_DAFTAR TUGAS_
[A] Ambil dari teks tentang pernikahan dini bagian mulai "Menikah di usia" sampai dengan "dengan rambu-rambu syariat.", salin tanpa perubahan.
[B] Tuliskan lanjutan teks tentang pernikahan dini, dimulai sesudah kalimat terakhirnya.

_BLOK TEKS_
>>>>
Menikah di usia dini di zaman sistem kapitalisme saat ini memang cenderung mengarah kepada kekeliruan. Pernikahan yang berlangsung tidak jarang terjadi karena desakan ekonomi,  pergaulan bebas, adat yang berlaku di wilayah setempat dan perjodohan yang berdasarkan asas manfaat bukan agama. Namun, kekeliruan ini tidak mengurangi nilai dari sebuah pernikahan yang merupakan perjanjian agung antara seorang hamba dengan Tuhannya, Allah Swt. Menikah adalah ibadah sunnah terlama yang sangat dianjurkan oleh agama, kedudukannya begitu mulia ketika dijalankan sesuai dengan rambu-rambu syariat. 

Namun kekeliruan dalam motifasi menikah atau menikahkan, ditambah dengan tidak memiliki bekal ilmu agama tentang peran suami istri dalam Islam, yang menyebabkan pernikahan tidak harmonis. Dalam kasus ini memang terkesan kaum perempuan adalah pihak yang tertindas karena tidak diberikan opsi untuk memilih, seolah-oleh dipaksa menikah. Sehingga lagi dan lagi ini menjadi celah bagi kaum feminis yang menyuarakan kesetaraan gender sedari dulu, lagi-lagi menuduh ajaran Islam, menyerang salah satu ajaran Islam yang mulia yakni menikah. Menikah di gambarkan sebagai hal menakutkan dan mengekang perempuan. Islam dalan sistem kapitalisme selalu menjadi pihak yang tertuduh padahal bukan ajarannya yang salah tetapi manusia nya yang tidak memiliki ilmu agama dan enggan menerapkan ajaran-Nya.
<<<<
_KUTIPAN BARIS_
>>>>
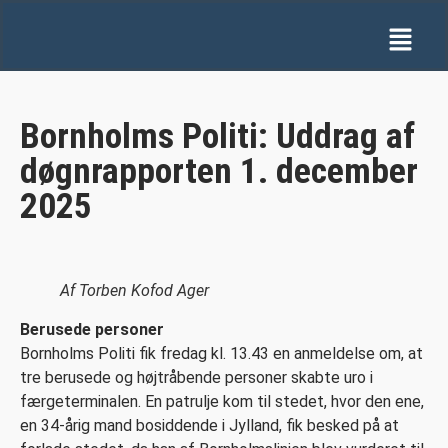
Bornholms Politi: Uddrag af
døgnrapporten 1. december
2025
Af Torben Kofod Ager
Berusede personer
Bornholms Politi fik fredag kl. 13.43 en anmeldelse om, at
tre berusede og højtråbende personer skabte uro i
færgeterminalen. En patrulje kom til stedet, hvor den ene,
en 34-årig mand bosiddende i Jylland, fik besked på at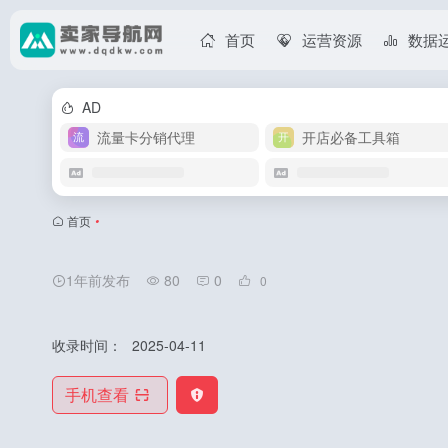
首页
运营资源
数据
AD
流量卡分销代理
开店必备工具箱
首页
•
1年前发布
80
0
0
收录时间：
2025-04-11
手机查看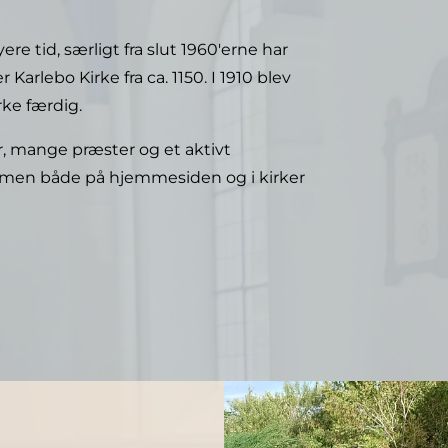
e tid, særligt fra slut 1960'erne har
Karlebo Kirke fra ca. 1150. I 1910 blev
rke færdig.
er, mange præster og et aktivt
mmen både på hjemmesiden og i kirker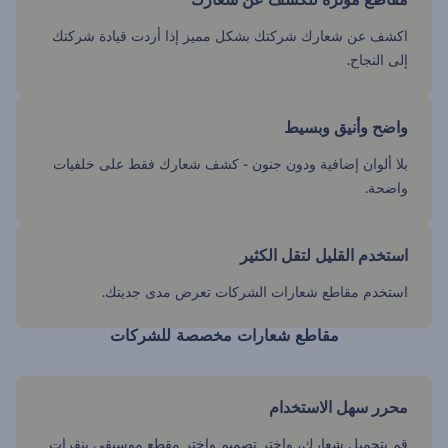
اكشف عن شعارك شركتك بشكل مميز إذا أردت قيادة شركتك
إلى النجاح.
واضح وأنيق وبسيط
بلا ألوان إضافية ودون جنون - كشف شعارك فقط على خلفيات
واضحة.
استخدم القليل لتقل الكثير
استخدم مقاطع شعارات الشركات تعرض مدى جديتك.
مقاطع شعارات مخصصة للشركات
محرر سهل الاستخدام
قم بتحميل شعارك، واختر تصميم واختر مقطع موسيقي بنقرات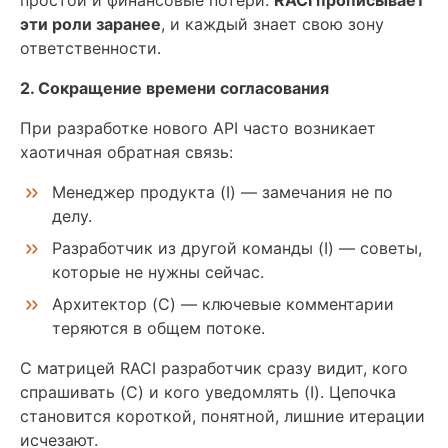
простои и финансовые потери.
RACI прописывает
эти роли заранее
, и каждый знает свою зону
ответственности.
2. Сокращение времени согласования
При разработке нового API часто возникает
хаотичная обратная связь:
Менеджер продукта (I) — замечания не по
делу.
Разработчик из другой команды (I) — советы,
которые не нужны сейчас.
Архитектор (C) — ключевые комментарии
теряются в общем потоке.
С матрицей RACI разработчик сразу видит, кого
спрашивать (C) и кого уведомлять (I). Цепочка
становится короткой, понятной, лишние итерации
исчезают.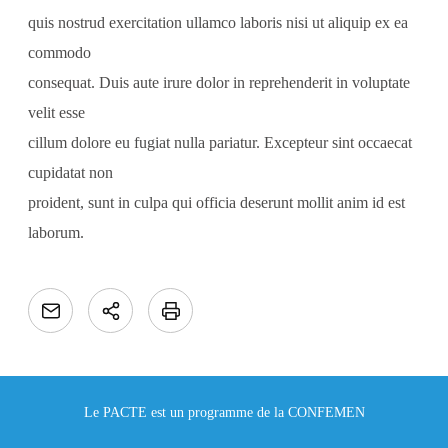
quis nostrud exercitation ullamco laboris nisi ut aliquip ex ea
commodo
consequat. Duis aute irure dolor in reprehenderit in voluptate
velit esse
cillum dolore eu fugiat nulla pariatur. Excepteur sint occaecat
cupidatat non
proident, sunt in culpa qui officia deserunt mollit anim id est
laborum.
Le PACTE est un programme de la CONFEMEN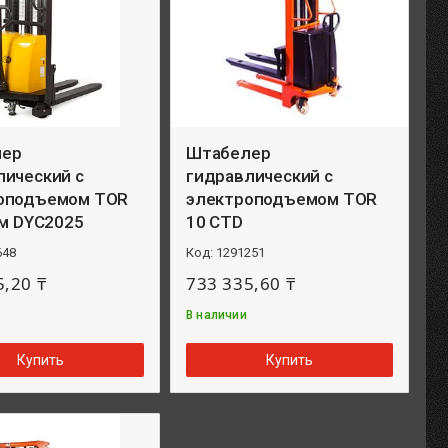
лер
Штабелер
лический с
гидравлический с
оподъемом TOR
электроподъемом TOR
5м DYC2025
10 CTD
648
1291251
5,20 ₸
733 335,60 ₸
В наличии
Купить
Купить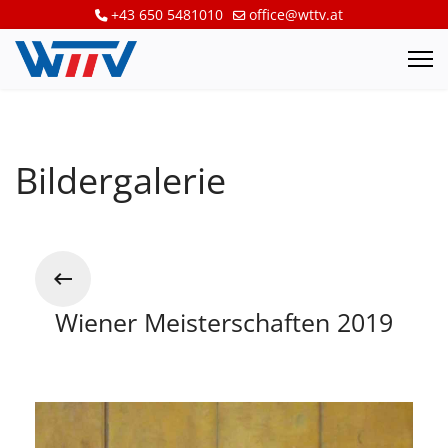
+43 650 5481010
office@wttv.at
Bildergalerie
Wiener Meisterschaften 2019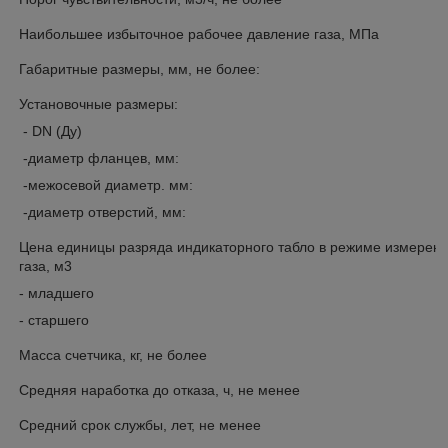
Наибольшее избыточное рабочее давление газа, МПа
Габаритные размеры, мм, не более:
Установочные размеры:
- DN (Ду)
-диаметр фланцев, мм:
-межосевой диаметр. мм:
-диаметр отверстий, мм:
Цена единицы разряда индикаторного табло в режиме измерен
газа, м3
- младшего
- старшего
Масса счетчика, кг, не более
Средняя наработка до отказа, ч, не менее
Средний срок службы, лет, не менее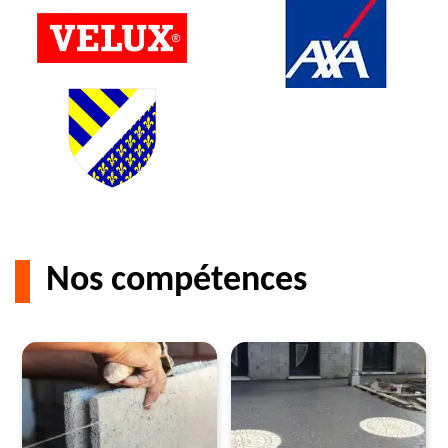
Nos compétences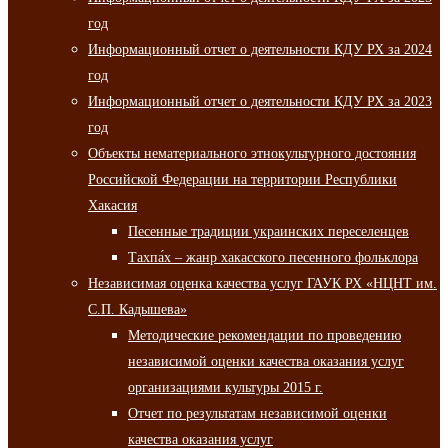
год
Информационный отчет о деятельности КДУ РХ за 2024
год
Информационный отчет о деятельности КДУ РХ за 2023
год
Объекты нематериального этнокультурного достояния
Российской Федерации на территории Республики
Хакасия
Песенные традиции украинских переселенцев
Тахпа́х – жанр хакасского песенного фольклора
Независимая оценка качества услуг ГАУК РХ «НЦНТ им.
С.П. Кадышева»
Методические рекомендации по проведению
независимой оценки качества оказания услуг
организациями культуры 2015 г.
Отчет по результатам независимой оценки
качества оказания услуг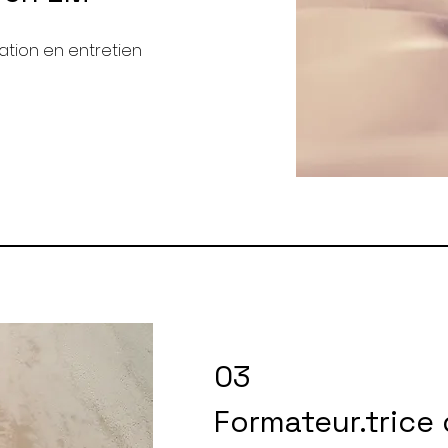
iation en entretien
03
Formateur.trice 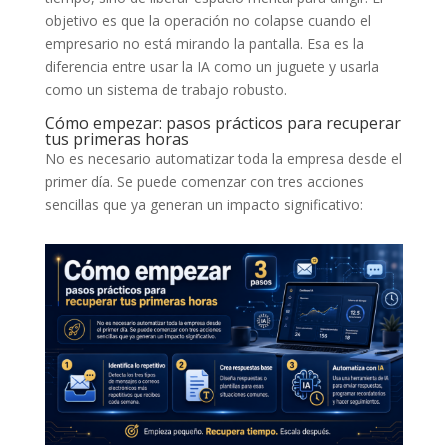
objetivo es que la operación no colapse cuando el
empresario no está mirando la pantalla. Esa es la
diferencia entre usar la IA como un juguete y usarla
como un sistema de trabajo robusto.
Cómo empezar: pasos prácticos para recuperar
tus primeras horas
No es necesario automatizar toda la empresa desde el
primer día. Se puede comenzar con tres acciones
sencillas que ya generan un impacto significativo: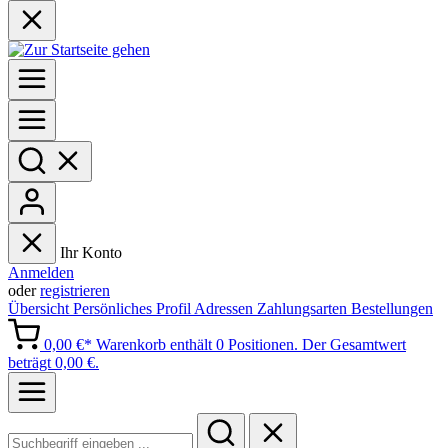
Ihr Konto
Anmelden
oder
registrieren
Übersicht
Persönliches Profil
Adressen
Zahlungsarten
Bestellungen
0,00 €*
Warenkorb enthält 0 Positionen. Der Gesamtwert
beträgt 0,00 €.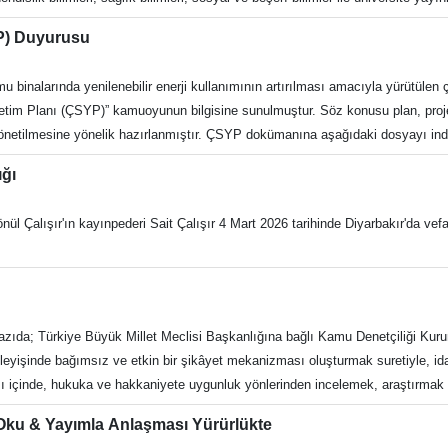
 yer almakta olup içerik 25 yayınevini kapsamaktadır. Erişim adresi: https:
YP) Duyurusu
ane ve Dokümantasyon Daire Başkanlığı Recep Tayyip Erdoğan Engelli Dostu
k.com/adukutuphane t:https://twitter.com/adukutuphane İ: https://www.insta
inalarında yenilenebilir enerji kullanımının artırılması amacıyla yürütülen 
etim Planı (ÇSYP)” kamuoyunun bilgisine sunulmuştur. Söz konusu plan, proje 
 yönetilmesine yönelik hazırlanmıştır. ÇSYP dokümanına aşağıdaki dosyayı indi
 iletebilirsiniz: E-posta: adu@adu.edu.tr Telefon: 0 256 218 20 00 Ayrıca proje
ığı
leştirilecektir. Kamuoyuna saygıyla duyurulur.
önül Çalışır'ın kayınpederi Sait Çalışır 4 Mart 2026 tarihinde Diyarbakır'da ve
azıda; Türkiye Büyük Millet Meclisi Başkanlığına bağlı Kamu Denetçiliği Kur
eyişinde bağımsız ve etkin bir şikâyet mekanizması oluşturmak suretiyle, idar
yışı içinde, hukuka ve hakkaniyete uygunluk yönlerinden incelemek, araştırma
, her takvim yılı sonunda yürütülen faaliyetleri ve önerileri kapsayan bir rap
u & Yayımla Anlaşması Yürürlükte
üyelerinden oluşan Karma Komisyona sunması, Komisyonun, bu raporu ara ver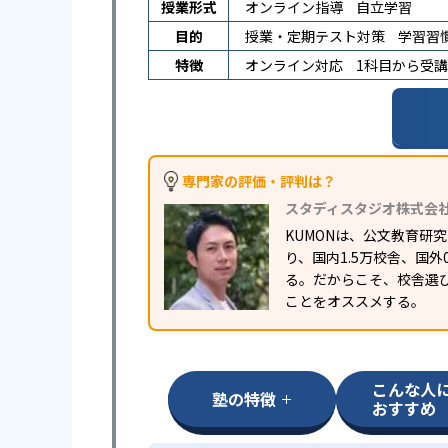
授業形式
オンライン指導
自立学習
目的
授業・定期テスト対策
学習習
特徴
オンライン対応
1科目から受
専門家の評価・評判は？
スタディスタジオ株式会
KUMONは、公文教育
り、国内1.5万校舎、国
る。だからこそ、校舎選
ことをオススメする。
こんな人
塾の特徴
おすすめ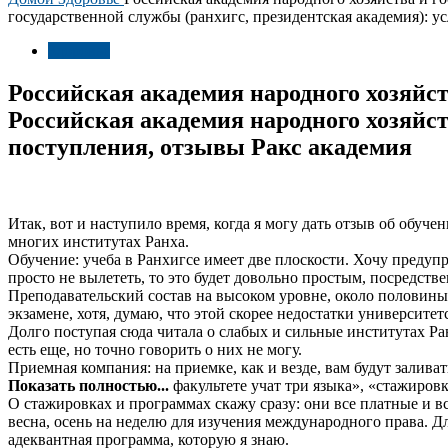
государственной службы (ранхигс, президентская академия): у
Здоровье
Российская академия народного хозяйст
Российская академия народного хозяйст
поступления, отзывы Ракс академия
Итак, вот и наступило время, когда я могу дать отзыв об обуч
многих институтах Ранха.
Обучение: учеба в Ранхигсе имеет две плоскости. Хочу предупр
просто не вылететь, то это будет довольно простым, посредств
Преподавательский состав на высоком уровне, около половины 
экзамене, хотя, думаю, что этой скорее недостатки университе
Долго поступая сюда читала о слабых и сильные институтах Р
есть еще, но точно говорить о них не могу.
Приемная компания: на приемке, как и везде, вам будут залива
Показать полностью...
факультете учат три языка», «стажиров
О стажировках и программах скажу сразу: они все платные и в
весна, осень на неделю для изучения международного права. Дл
адеквантная программа, которую я знаю.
<<<<
_JAWABAN SOAL_
[A]
Menikah di usia dini di zaman sistem kapitalisme saat ini memang cenderung mengarah kepada kekeliruan. Pernikahan yang berlangsung tidak jarang terjadi karena desakan ekonomi,  pergaulan bebas, adat yang berlaku di wilayah setempat dan perjodohan yang berdasarkan asas manfaat bukan agama. Namun, kekeliruan ini tidak mengurangi nilai dari sebuah pernikahan yang merupakan perjanjian agung antara seorang hamba dengan Tuhannya, Allah Swt. Menikah adalah ibadah sunnah terlama yang sangat dianjurkan oleh agama, kedudukannya begitu mulia ketika dijalankan sesuai dengan rambu-rambu syariat.

[B]
Dalam pernikahan sebetulnya yang menjadi permasalahan adalah kesiapan bukan umur. Yang adalah persiapan seseorang yang hendak menikah, tidak cukup dengan pelatihan-pelatihan yang hanya sekadar formalitas, tetapi butuh bekal agama yang mantap. Sehingga ketika nanti menikah, dia bisa menjalankan perannya masing-masing baik istri atau suami berdasarkan Islam dan takut kepada Allah ketika hendak bermaksiat atau tidak menjalankan perannya dengan benar. Penanaman kemantapan untuk menikah perlu ditanamkan sejak dini, bahwa menikah bukan hanya main-main dan sekadar cinta, atau hanya mengikuti keinginan orang tua tetapi harus atas dasar keimanan. Maka peran agama tidak bisa ditepiskan dalam proses pernikahan, karena ini adalah puncak keberhasilan pernikahan. Mengubah minimal seorang perempuan boleh menikah yakni menjadi 19 tahun tentu bukan solusi berarti ketika ilmu dan bekal pernikahan tetap tidak laksanakan.

Feminis sudah jelas tujuannya adalah menjauhkan agama dari kehidupan, dengan menyoroti beberapa hal dalam Islam  yang dipandang baik oleh Islam semisal menikah diubah mindset nya menjadi seolah-olah terlihat buruk karena mengekang. Mencitraburukan ajaran Islam adalah salah satu agenda dari feminis yang sudah kentara terasa dan terlihat. Maka, perlulah kaum muslim waspada terhadap isu-isu yang digencarkan untuk menyerang Islam sehingga menjauhakan umat dari Islam. Padahal hanya Islam yang mampu memuliakan perempuan dan manusia secara keseluruhan, karena Islam adalah rahmat yang diturunkan Allah Swt. melalui Muhammad saw. untuk seluruh alam semesta. 
Wallahu a’lam bishshawab.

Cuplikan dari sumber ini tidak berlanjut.